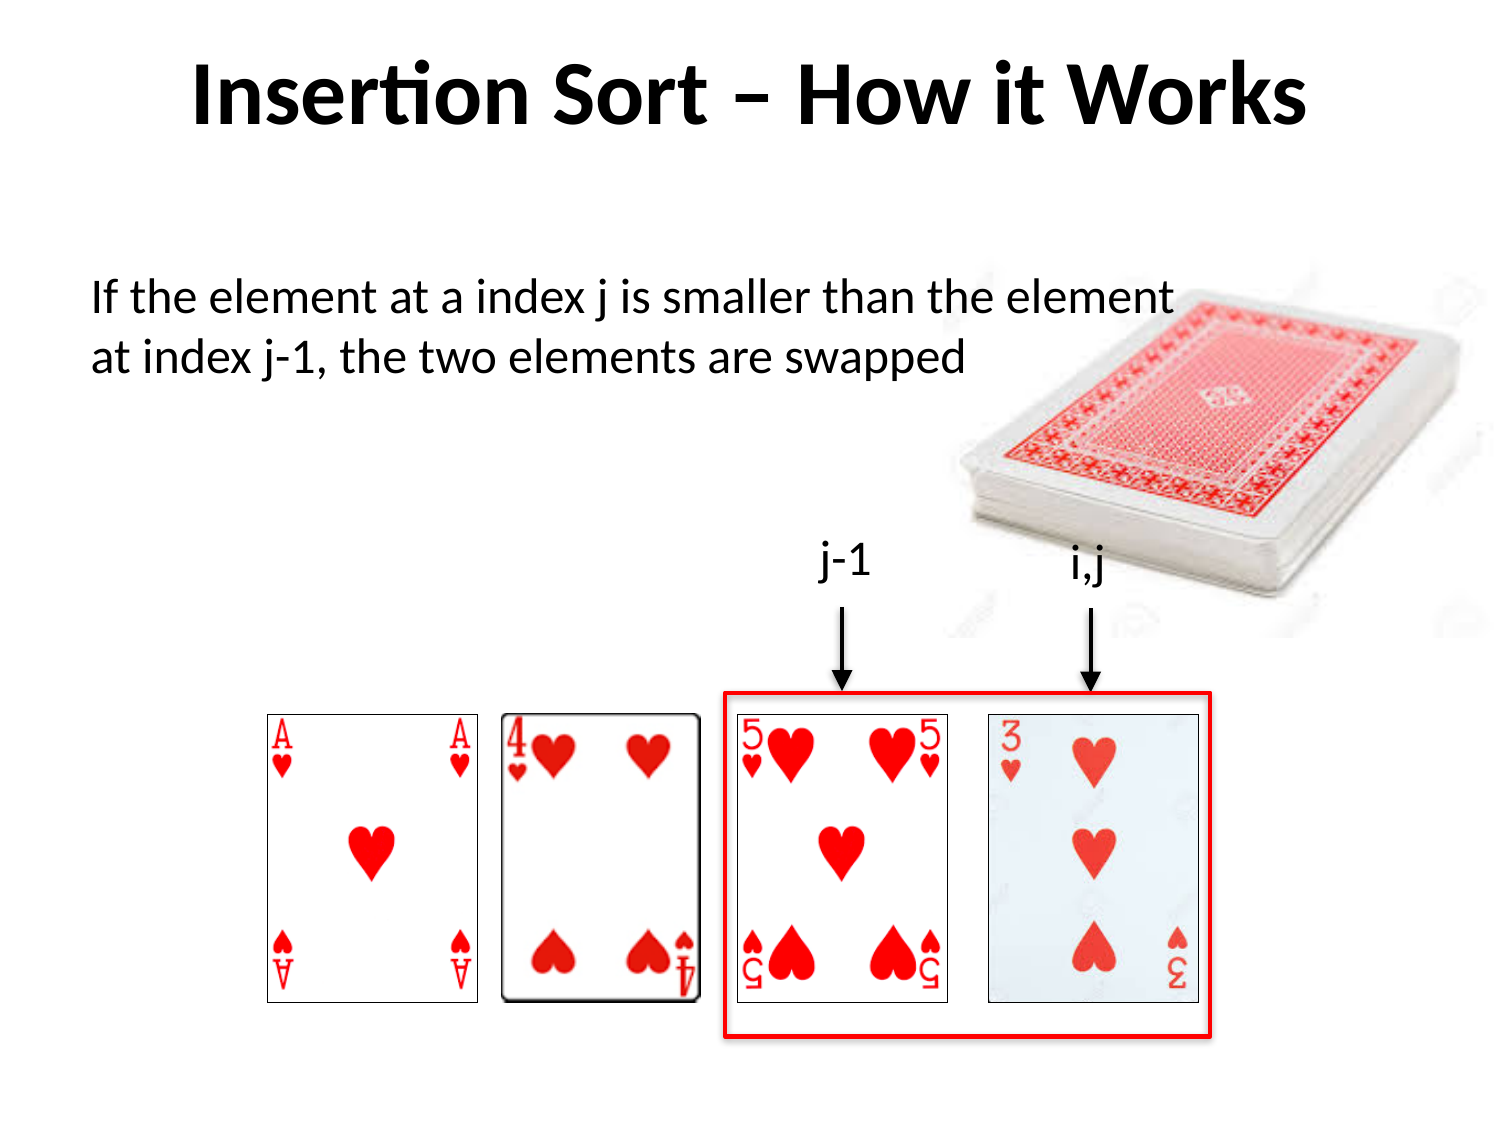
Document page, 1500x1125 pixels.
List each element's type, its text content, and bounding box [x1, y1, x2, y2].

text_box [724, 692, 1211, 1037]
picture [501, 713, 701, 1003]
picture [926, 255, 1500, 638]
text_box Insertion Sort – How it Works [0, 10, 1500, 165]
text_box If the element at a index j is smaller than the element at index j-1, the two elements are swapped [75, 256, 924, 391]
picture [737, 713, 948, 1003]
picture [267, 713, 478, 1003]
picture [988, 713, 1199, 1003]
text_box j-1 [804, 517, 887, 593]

+++

● WHAT THE TASK ASKS
Copy the records exactly as they appear, leaving every picture out.

● EXERCISE OUTPUT
Document page, 1500x1125 pixels.
List each element's type, its text content, and bounding box [x1, y1, x2, y2].

text_box [724, 692, 1211, 1037]
picture [501, 713, 701, 1003]
picture [926, 255, 1500, 638]
text_box Insertion Sort – How it Works [0, 10, 1500, 165]
text_box If the element at a index j is smaller than the element at index j-1, the two elements are swapped [75, 256, 924, 391]
picture [737, 713, 948, 1003]
picture [267, 713, 478, 1003]
picture [988, 713, 1199, 1003]
text_box j-1 [804, 517, 887, 593]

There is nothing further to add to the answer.